Directive. I'd like every entry returned exactly as it is, with the images left out.

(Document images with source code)
-------

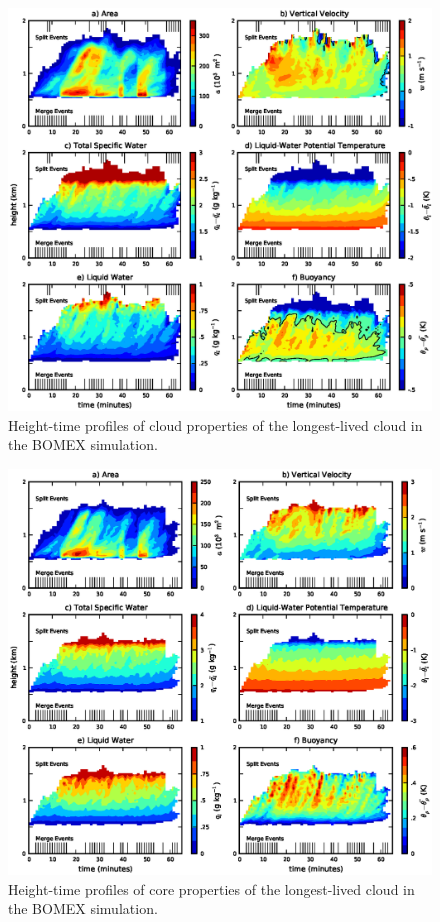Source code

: \documentclass[acp]{copernicus}
\begin{document}
\begin{figure}[t]
\vspace*{2mm}
\begin{center}
\includegraphics[width=\textwidth]{./figures/example_cloud}
\end{center}
\caption{Height-time profiles of cloud properties of the longest-lived cloud 
in the BOMEX simulation.}
\label{fig:example_cloud}
\end{figure}

\begin{figure}[t]
\vspace*{2mm}
\begin{center}
\includegraphics[width=\textwidth]{./figures/example_core}
\end{center}
\caption{Height-time profiles of core properties of the longest-lived cloud in 
the BOMEX simulation.}
\label{fig:example_core}
\end{figure}
\end{document}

-------

Output below.
Source code

: \documentclass[acp]{copernicus}
\begin{document}
\begin{figure}[t]
\vspace*{2mm}
\begin{center}
\includegraphics[width=\textwidth]{./figures/example_cloud}
\end{center}
\caption{Height-time profiles of cloud properties of the longest-lived cloud 
in the BOMEX simulation.}
\label{fig:example_cloud}
\end{figure}

\begin{figure}[t]
\vspace*{2mm}
\begin{center}
\includegraphics[width=\textwidth]{./figures/example_core}
\end{center}
\caption{Height-time profiles of core properties of the longest-lived cloud in 
the BOMEX simulation.}
\label{fig:example_core}
\end{figure}
\end{document}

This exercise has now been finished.